Athletes, parents, and organizers have grown frustrated by inconsistent Covid policies, which sometimes put low priority on getting kids back to play. In early 2021, Michigan governor Gretchen Whitmer’s administration delayed the opening of winter scholastic sports by nearly two months, even though Covid cases were declining and the state had allowed bars to reopen weeks earlier. Parents and athletes protested the decision at the state capitol. The superintendent of Detroit public schools, Nikolai Vitti, wrote a caustic letter to Whitmer, pointing out that more than 99 percent of student athletes had tested negative for Covid the previous fall and warning that parents and coaches were threatening to sue the administration.
In some states and districts, advocates for youth sports balked at restrictions that shut down games, even as neighboring jurisdictions played on.
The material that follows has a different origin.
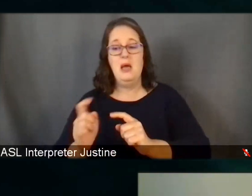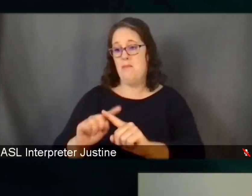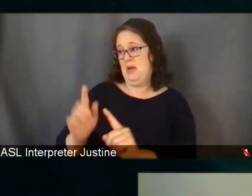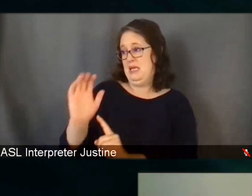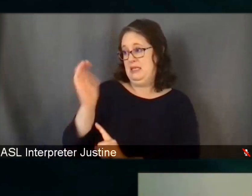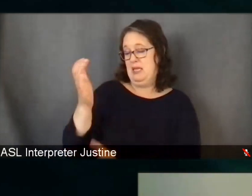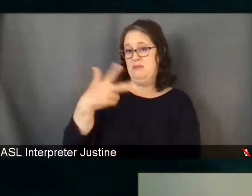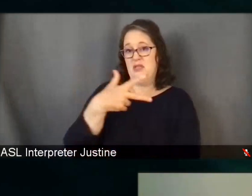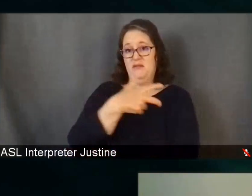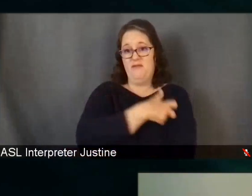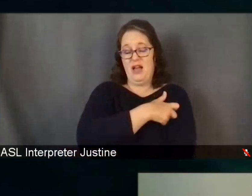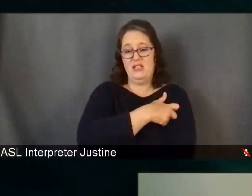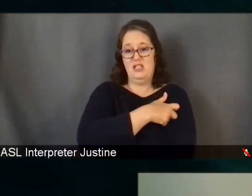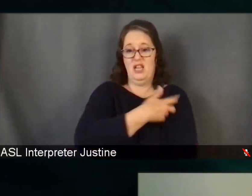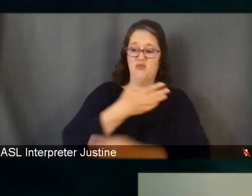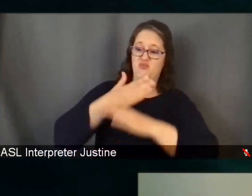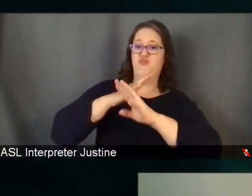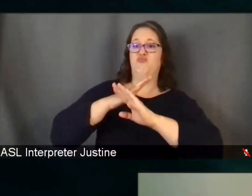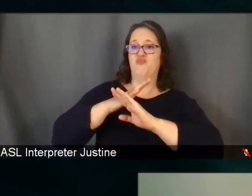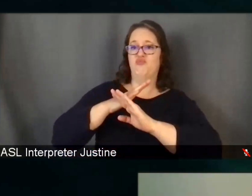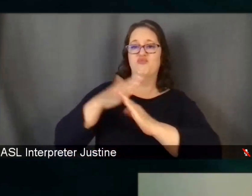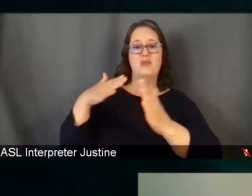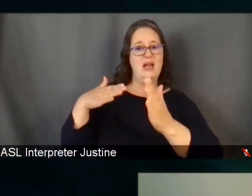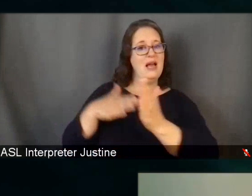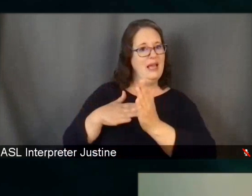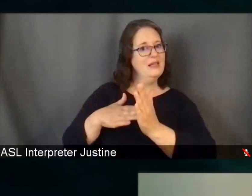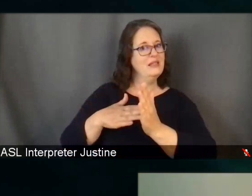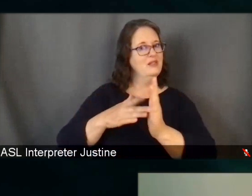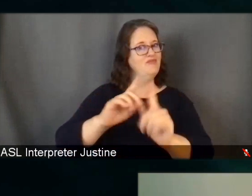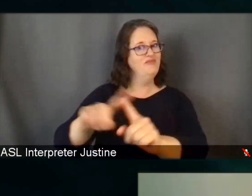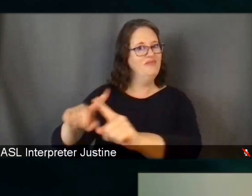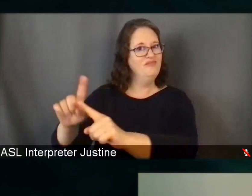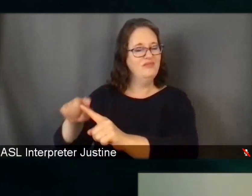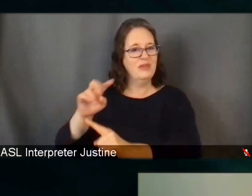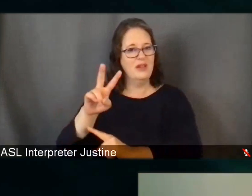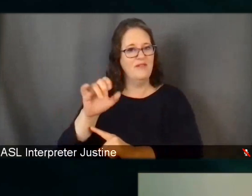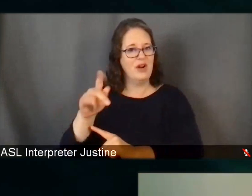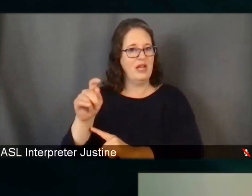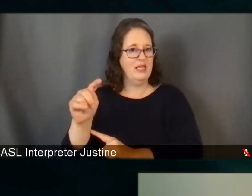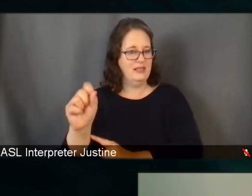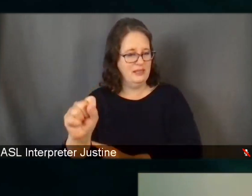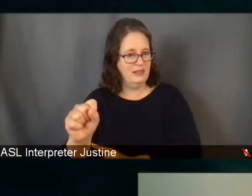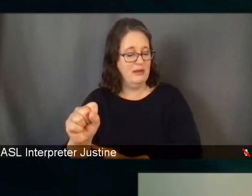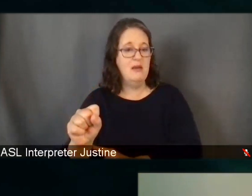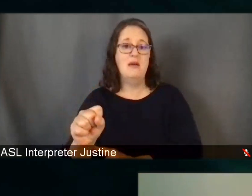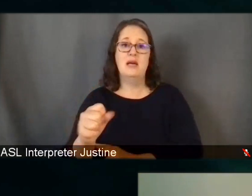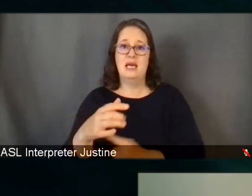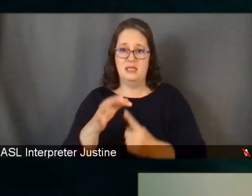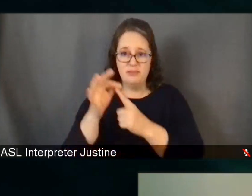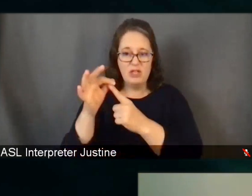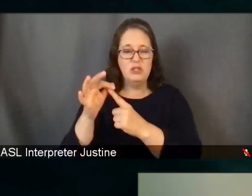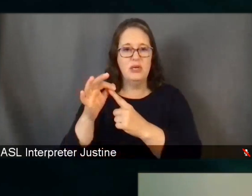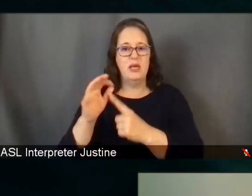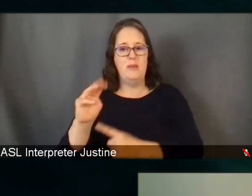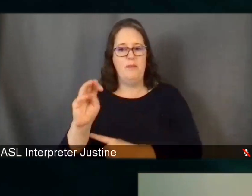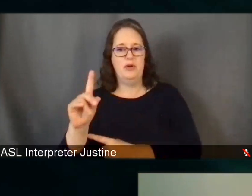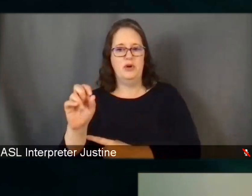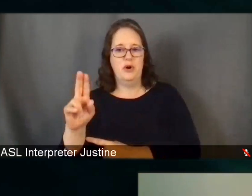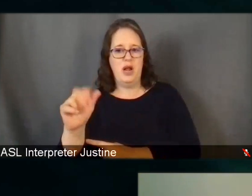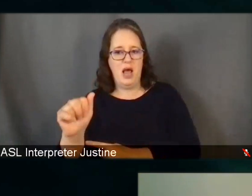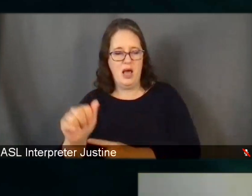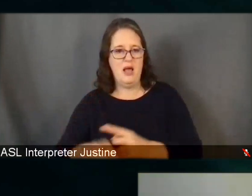And we seem to have pretty good protection, particularly for the Moderna and Pfizer vaccine. So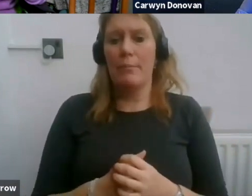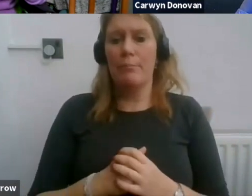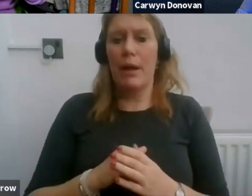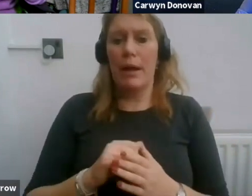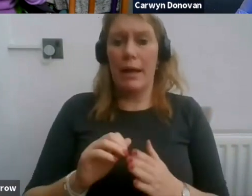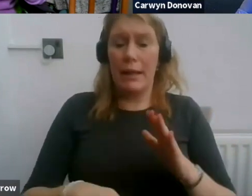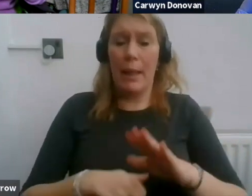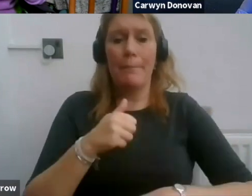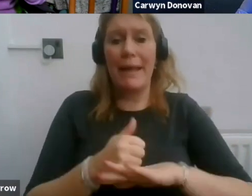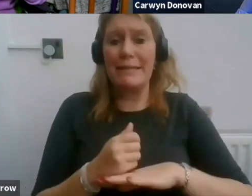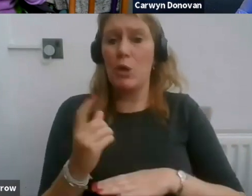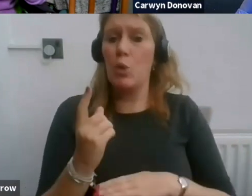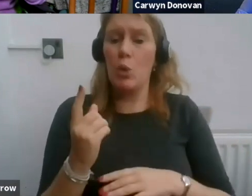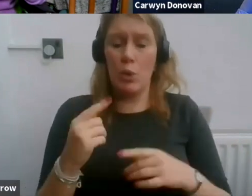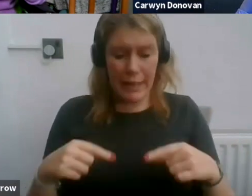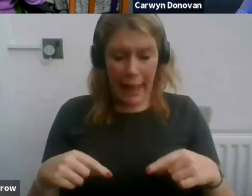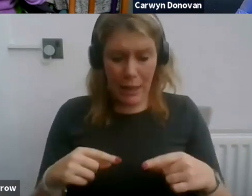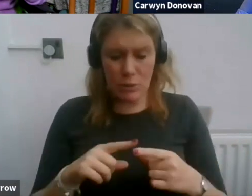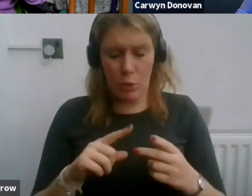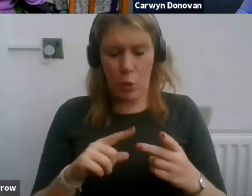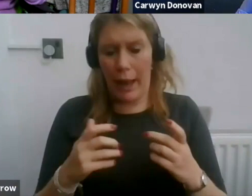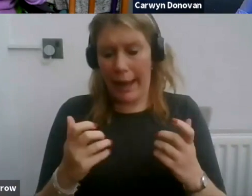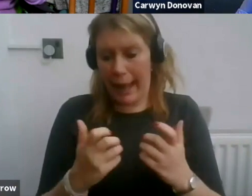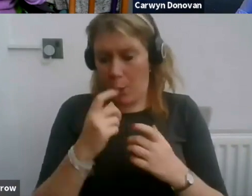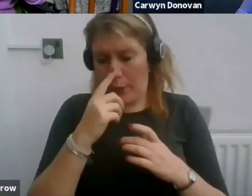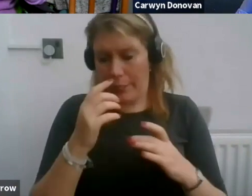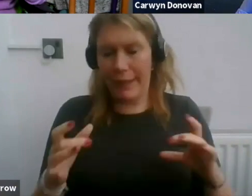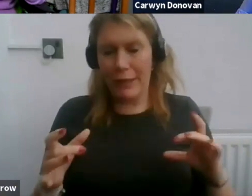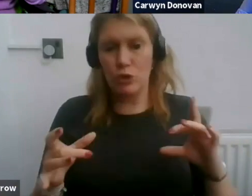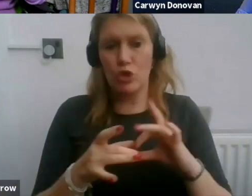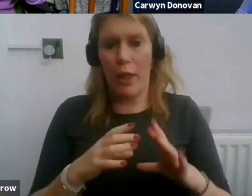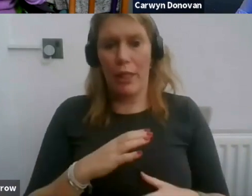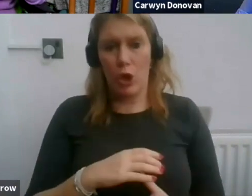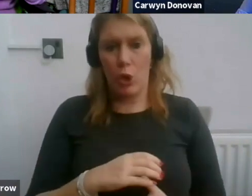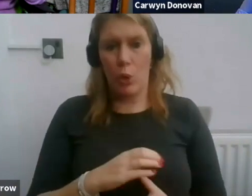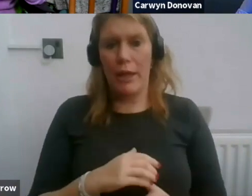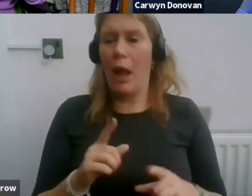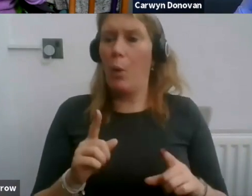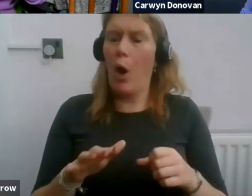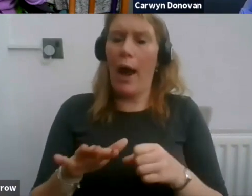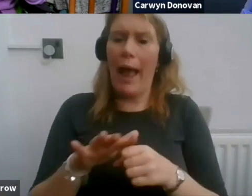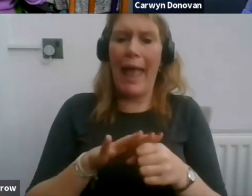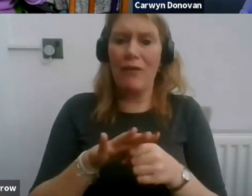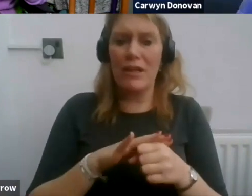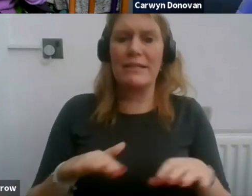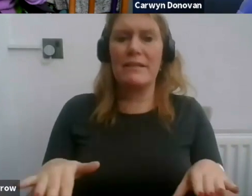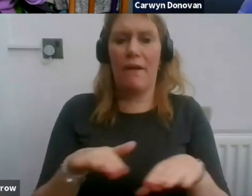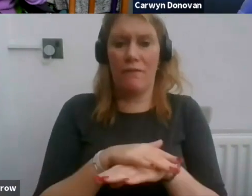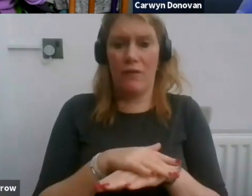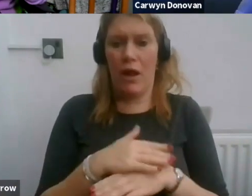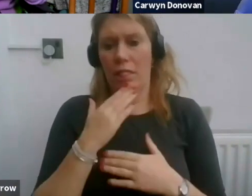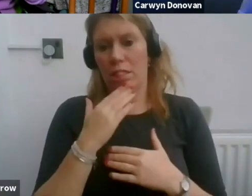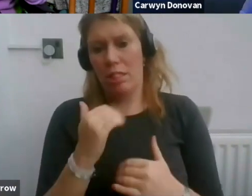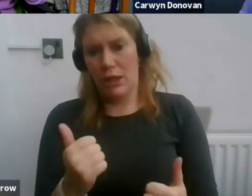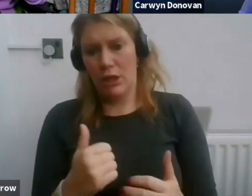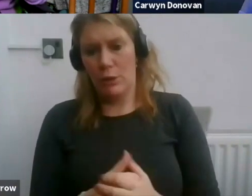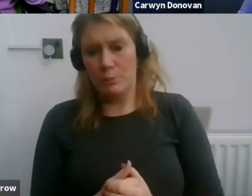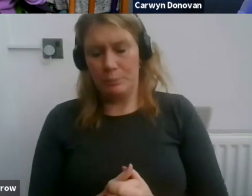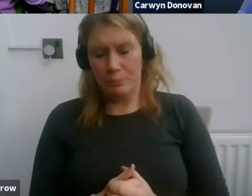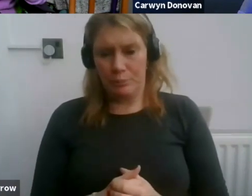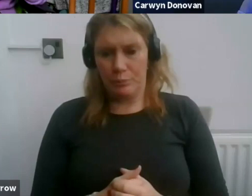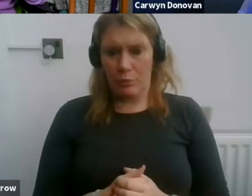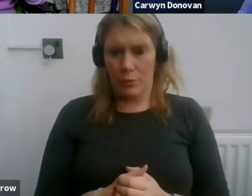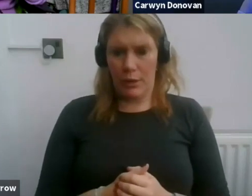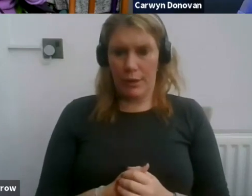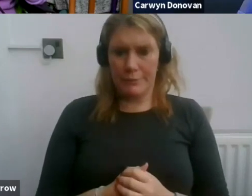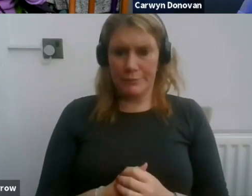about who's eligible, how can they join, and what areas does it cover? Okay, thank you ever so much. Well, yes,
In early 2021, Michigan coaches began lining up games next door in Indiana, a state with fewer restrictions. Pennsylvania governor Tom Wolf surprised parents and organizers by announcing at an August 2020 press conference that he opposed school sports resuming. That recommendation sent the state’s high school athletic association, which was ultimately responsible for making that decision but had not been consulted by Wolf, scrambling. By contrast, in neighboring New Jersey, as local papers noted, Governor Phil Murphy had worked with the state athletic association to develop a plan that reopened youth sports. Though the Pennsylvania athletic association ultimately allowed school athletics to resume, opposition from state officials was so strong that entire athletic conferences declined to play in the fall of 2020. Some school districts attributed their decision to cancel sports to liability fears, given the pushback from state health department officials.
Two years of Covid has taught us much. We know that youth are at much less risk of serious outcomes from the virus. Transmission rates among kids are substantially lower than those among adults, as numerous studies have shown. Conversely, lockdowns have exacted a steep toll on students’ physical, emotional, and academic life. We may be seeing the effects on this generation of young people play out for years after we’ve tamed Covid. Fortunately, the educators, politicians, and experts of some districts have recognized the importance of youth athletics and have worked hard to get them going again. Before the pandemic, some 8 million high school students participated in at least one sport. Understanding the value of youth athletics is the first step toward rebuilding this essential American institution.